Stored data entries:
* * *

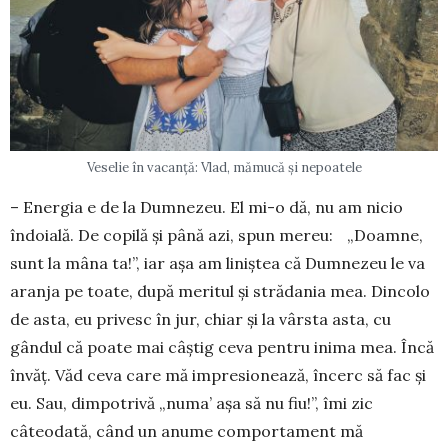
Veselie în vacanță: Vlad, mămucă și nepoatele
– Energia e de la Dum­nezeu. El mi-o dă, nu am nicio
îndoială. De copilă şi până azi, spun mereu: „Doamne,
sunt la mâna ta!”, iar aşa am liniştea că Dumnezeu le va
aranja pe toate, după meritul şi stră­dania mea. Dincolo
de as­ta, eu privesc în jur, chiar şi la vârsta asta, cu
gândul că poate mai câştig ceva pentru inima mea. Încă
învăţ. Văd ceva care mă impre­sionează, încerc să fac şi
eu. Sau, dimpotrivă „numa’ aşa să nu fiu!”, îmi zic
câteodată, când un anume comportament mă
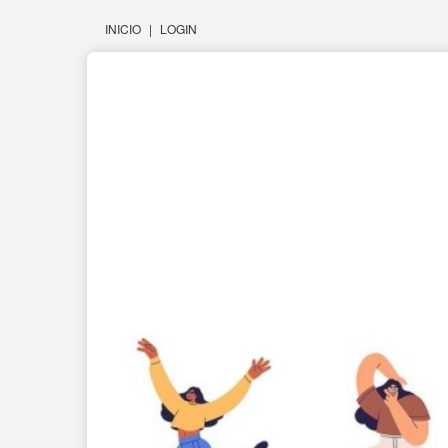
INICIO
|
LOGIN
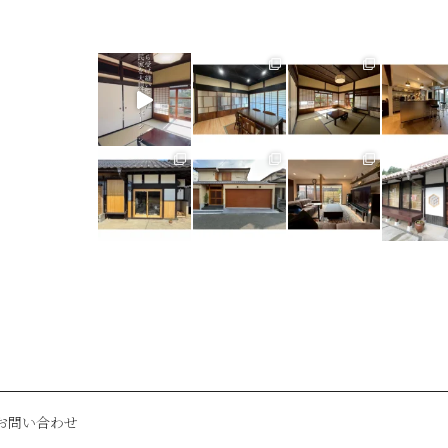
お問い合わせ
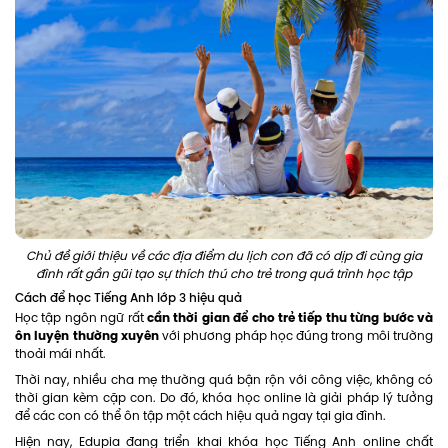
Chủ đề giới thiệu về các địa điểm du lịch con đã có dịp đi cùng gia
đình rất gần gũi tạo sự thích thú cho trẻ trong quá trình học tập
Cách để học Tiếng Anh lớp 3 hiệu quả
cần thời gian để cho trẻ tiếp thu từng bước và
Học tập ngôn ngữ rất
ôn luyện thường xuyên
với phương pháp học đúng trong môi trường
thoải mái nhất.
Thời nay, nhiều cha mẹ thường quá bận rộn với công việc, không có
thời gian kèm cặp con. Do đó, khóa học online là giải pháp lý tưởng
để các con có thể ôn tập một cách hiệu quả ngay tại gia đình.
Hiện nay, Edupia đang triển khai khóa học Tiếng Anh online chất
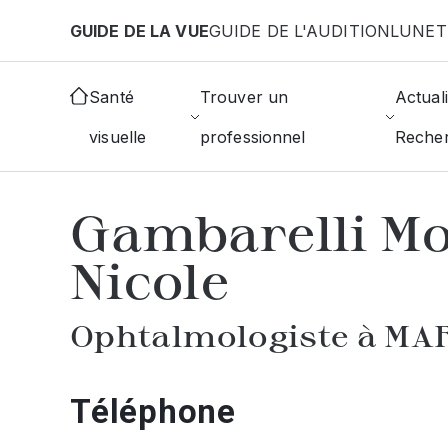
Aller au contenu principal
GUIDE DE LA VUE
GUIDE DE L'AUDITION
LUNET
Accueil
Annuaire des ophtalmologistes
Marseill
Santé
Trouver un
Actuali
visuelle
professionnel
Reche
AFFICHER L'ANNUAIRE DES OPHTAL
Gambarelli Mo
Nicole
Ophtalmologiste à MA
Téléphone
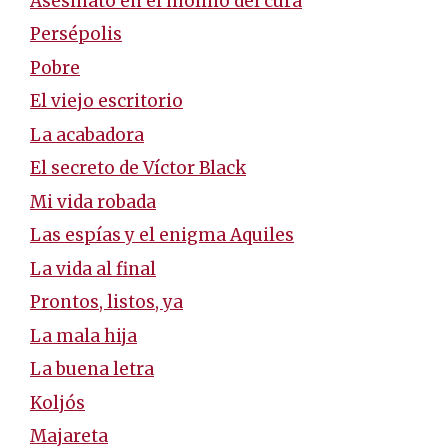
Asesinato en el molino del cura
Persépolis
Pobre
El viejo escritorio
La acabadora
El secreto de Víctor Black
Mi vida robada
Las espías y el enigma Aquiles
La vida al final
Prontos, listos, ya
La mala hija
La buena letra
Koljós
Majareta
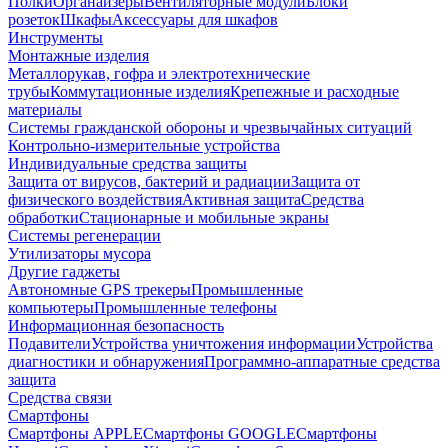
Полки
Органайзеры
Вентиляторные модули
Блоки
розеток
Шкафы
Аксессуары для шкафов
Инструменты
Монтажные изделия
Металлорукав, гофра и электротехнические
трубы
Коммутационные изделия
Крепежные и расходные
материалы
Системы гражданской обороны и чрезвычайных ситуаций
Контрольно-измерительные устройства
Индивидуальные средства защиты
Защита от вирусов, бактерий и радиации
Защита от
физического воздействия
Активная защита
Средства
обработки
Стационарные и мобильные экраны
Системы регенерации
Утилизаторы мусора
Другие гаджеты
Автономные GPS трекеры
Промышленные
компьютеры
Промышленные телефоны
Информационная безопасность
Подавители
Устройства уничтожения информации
Устройства
диагностики и обнаружения
Программно-аппаратные средства
защита
Средства связи
Смартфоны
Смартфоны APPLE
Смартфоны GOOGLE
Смартфоны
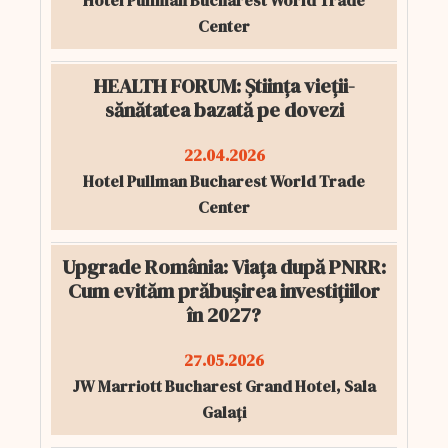
Hotel Pullman Bucharest World Trade
Center
HEALTH FORUM: Știința vieții-
sănătatea bazată pe dovezi
22.04.2026
Hotel Pullman Bucharest World Trade
Center
Upgrade România: Viața după PNRR:
Cum evităm prăbușirea investițiilor
în 2027?
27.05.2026
JW Marriott Bucharest Grand Hotel, Sala
Galați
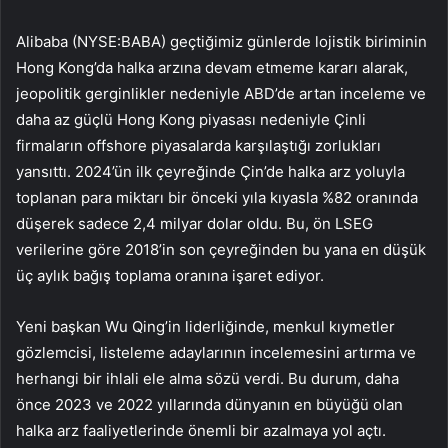
Alibaba (NYSE:BABA) geçtiğimiz günlerde lojistik biriminin
Hong Kong’da halka arzına devam etmeme kararı alarak,
jeopolitik gerginlikler nedeniyle ABD’de artan inceleme ve
daha az güçlü Hong Kong piyasası nedeniyle Çinli
firmaların offshore piyasalarda karşılaştığı zorlukları
yansıttı. 2024’ün ilk çeyreğinde Çin’de halka arz yoluyla
toplanan para miktarı bir önceki yıla kıyasla %82 oranında
düşerek sadece 2,4 milyar dolar oldu. Bu, ön LSEG
verilerine göre 2018’in son çeyreğinden bu yana en düşük
üç aylık bağış toplama oranına işaret ediyor.
Yeni başkan Wu Qing’in liderliğinde, menkul kıymetler
gözlemcisi, listeleme adaylarının incelemesini artırma ve
herhangi bir ihlali ele alma sözü verdi. Bu durum, daha
önce 2023 ve 2022 yıllarında dünyanın en büyüğü olan
halka arz faaliyetlerinde önemli bir azalmaya yol açtı.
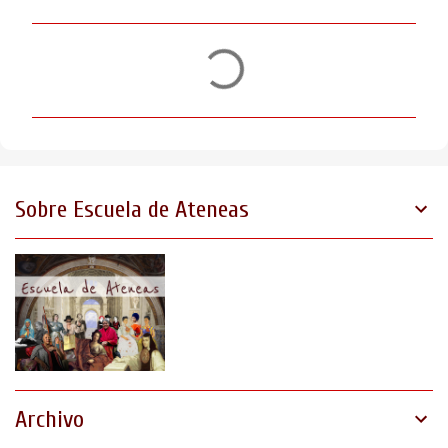
C
o
m
e
n
t
Sobre Escuela de Ateneas
a
r
i
o
s
Archivo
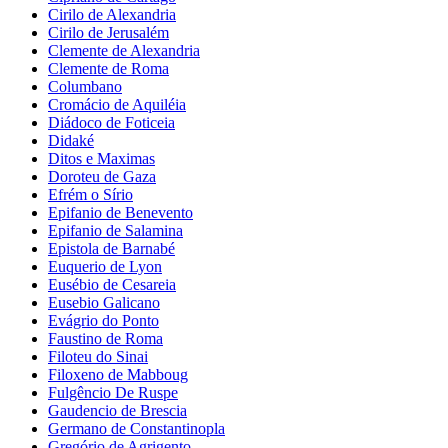
Cirilo de Alexandria
Cirilo de Jerusalém
Clemente de Alexandria
Clemente de Roma
Columbano
Cromácio de Aquiléia
Diádoco de Foticeia
Didaké
Ditos e Maximas
Doroteu de Gaza
Efrém o Sírio
Epifanio de Benevento
Epifanio de Salamina
Epistola de Barnabé
Euquerio de Lyon
Eusébio de Cesareia
Eusebio Galicano
Evágrio do Ponto
Faustino de Roma
Filoteu do Sinai
Filoxeno de Mabboug
Fulgêncio De Ruspe
Gaudencio de Brescia
Germano de Constantinopla
Gregório de Agrigento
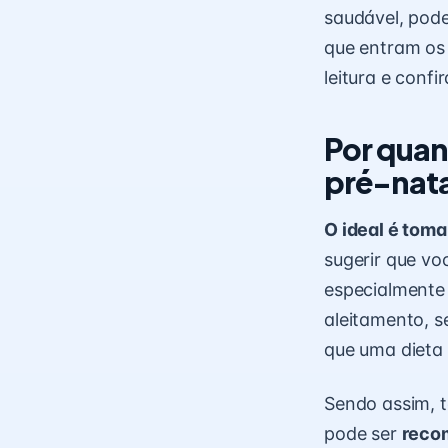
saudável, pode
que entram os
leitura e confir
Por quan
pré-nat
O ideal é toma
sugerir que vo
especialmente 
aleitamento, s
que uma dieta 
Sendo assim, 
pode ser
recom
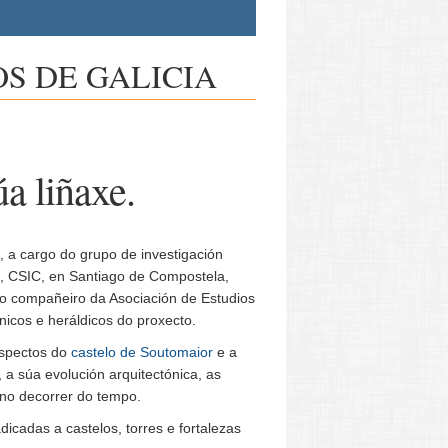
S DE GALICIA
úa liñaxe.
, a cargo do grupo de investigación
, CSIC, en Santiago de Compostela,
so compañeiro da Asociación de Estudios
nicos e heráldicos do proxecto.
aspectos do
castelo de Soutomaior
e a
 a súa evolución arquitectónica, as
 no decorrer do tempo.
dicadas a castelos, torres e fortalezas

* * *

*TASK REQUIREMENTS*: Write out the text of every item again, switching "Koljós" to "Koljoz" and keeping everything else the same. Leave the pictures out.

*ANSWER SECTION*:
Veselie în vacanță: Vlad, mămucă și nepoatele
– Energia e de la Dum­nezeu. El mi-o dă, nu am nicio
îndoială. De copilă şi până azi, spun mereu: „Doamne,
sunt la mâna ta!”, iar aşa am liniştea că Dumnezeu le va
aranja pe toate, după meritul şi stră­dania mea. Dincolo
de as­ta, eu privesc în jur, chiar şi la vârsta asta, cu
gândul că poate mai câştig ceva pentru inima mea. Încă
învăţ. Văd ceva care mă impre­sionează, încerc să fac şi
eu. Sau, dimpotrivă „numa’ aşa să nu fiu!”, îmi zic
câteodată, când un anume comportament mă
INICIO
|
LOGIN
お問い合わせ
Chủ đề giới thiệu về các địa điểm du lịch con đã có dịp đi cùng gia
đình rất gần gũi tạo sự thích thú cho trẻ trong quá trình học tập
Cách để học Tiếng Anh lớp 3 hiệu quả
cần thời gian để cho trẻ tiếp thu từng bước và
Học tập ngôn ngữ rất
ôn luyện thường xuyên
với phương pháp học đúng trong môi trường
thoải mái nhất.
Thời nay, nhiều cha mẹ thường quá bận rộn với công việc, không có
thời gian kèm cặp con. Do đó, khóa học online là giải pháp lý tưởng
để các con có thể ôn tập một cách hiệu quả ngay tại gia đình.
Hiện nay, Edupia đang triển khai khóa học Tiếng Anh online chất
Aller au contenu principal
GUIDE DE LA VUE
GUIDE DE L'AUDITION
LUNET
Accueil
Annuaire des ophtalmologistes
Marseill
Santé
Trouver un
Actuali
visuelle
professionnel
Reche
AFFICHER L'ANNUAIRE DES OPHTAL
Gambarelli Mo
Nicole
Ophtalmologiste à MA
Téléphone
Asesinato en el molino del cura
Persépolis
Pobre
El viejo escritorio
La acabadora
El secreto de Víctor Black
Mi vida robada
Las espías y el enigma Aquiles
La vida al final
Prontos, listos, ya
La mala hija
La buena letra
Koljoz
Majareta
Полки
Органайзеры
Вентиляторные модули
Блоки
розеток
Шкафы
Аксессуары для шкафов
Инструменты
Монтажные изделия
Металлорукав, гофра и электротехнические
трубы
Коммутационные изделия
Крепежные и расходные
материалы
Системы гражданской обороны и чрезвычайных ситуаций
Контрольно-измерительные устройства
Индивидуальные средства защиты
Защита от вирусов, бактерий и радиации
Защита от
физического воздействия
Активная защита
Средства
обработки
Стационарные и мобильные экраны
Системы регенерации
Утилизаторы мусора
Другие гаджеты
Автономные GPS трекеры
Промышленные
компьютеры
Промышленные телефоны
Информационная безопасность
Подавители
Устройства уничтожения информации
Устройства
диагностики и обнаружения
Программно-аппаратные средства
защита
Средства связи
Смартфоны
Смартфоны APPLE
Смартфоны GOOGLE
Смартфоны
Hotel Pullman Bucharest World Trade
Center
HEALTH FORUM: Știința vieții-
sănătatea bazată pe dovezi
22.04.2026
Hotel Pullman Bucharest World Trade
Center
Upgrade România: Viața după PNRR:
Cum evităm prăbușirea investițiilor
în 2027?
27.05.2026
JW Marriott Bucharest Grand Hotel, Sala
Galați
Alibaba (NYSE:BABA) geçtiğimiz günlerde lojistik biriminin
Hong Kong’da halka arzına devam etmeme kararı alarak,
jeopolitik gerginlikler nedeniyle ABD’de artan inceleme ve
daha az güçlü Hong Kong piyasası nedeniyle Çinli
firmaların offshore piyasalarda karşılaştığı zorlukları
yansıttı. 2024’ün ilk çeyreğinde Çin’de halka arz yoluyla
toplanan para miktarı bir önceki yıla kıyasla %82 oranında
düşerek sadece 2,4 milyar dolar oldu. Bu, ön LSEG
verilerine göre 2018’in son çeyreğinden bu yana en düşük
üç aylık bağış toplama oranına işaret ediyor.
Yeni başkan Wu Qing’in liderliğinde, menkul kıymetler
gözlemcisi, listeleme adaylarının incelemesini artırma ve
herhangi bir ihlali ele alma sözü verdi. Bu durum, daha
önce 2023 ve 2022 yıllarında dünyanın en büyüğü olan
halka arz faaliyetlerinde önemli bir azalmaya yol açtı.
C
o
m
e
n
t
Sobre Escuela de Ateneas
a
r
i
o
s
Archivo
Cirilo de Alexandria
Cirilo de Jerusalém
Clemente de Alexandria
Clemente de Roma
Columbano
Cromácio de Aquiléia
Diádoco de Foticeia
Didaké
Ditos e Maximas
Doroteu de Gaza
Efrém o Sírio
Epifanio de Benevento
Epifanio de Salamina
Epistola de Barnabé
Euquerio de Lyon
Eusébio de Cesareia
Eusebio Galicano
Evágrio do Ponto
Faustino de Roma
Filoteu do Sinai
Filoxeno de Mabboug
Fulgêncio De Ruspe
Gaudencio de Brescia
Germano de Constantinopla
Gregório de Agrigento
saudável, pode
que entram os
leitura e confir
Por quan
pré-nat
O ideal é toma
sugerir que vo
especialmente 
aleitamento, s
que uma dieta 
Sendo assim, 
pode ser
recom
S DE GALICIA
úa liñaxe.
, a cargo do grupo de investigación
, CSIC, en Santiago de Compostela,
so compañeiro da Asociación de Estudios
nicos e heráldicos do proxecto.
aspectos do
castelo de Soutomaior
e a
 a súa evolución arquitectónica, as
 no decorrer do tempo.
dicadas a castelos, torres e fortalezas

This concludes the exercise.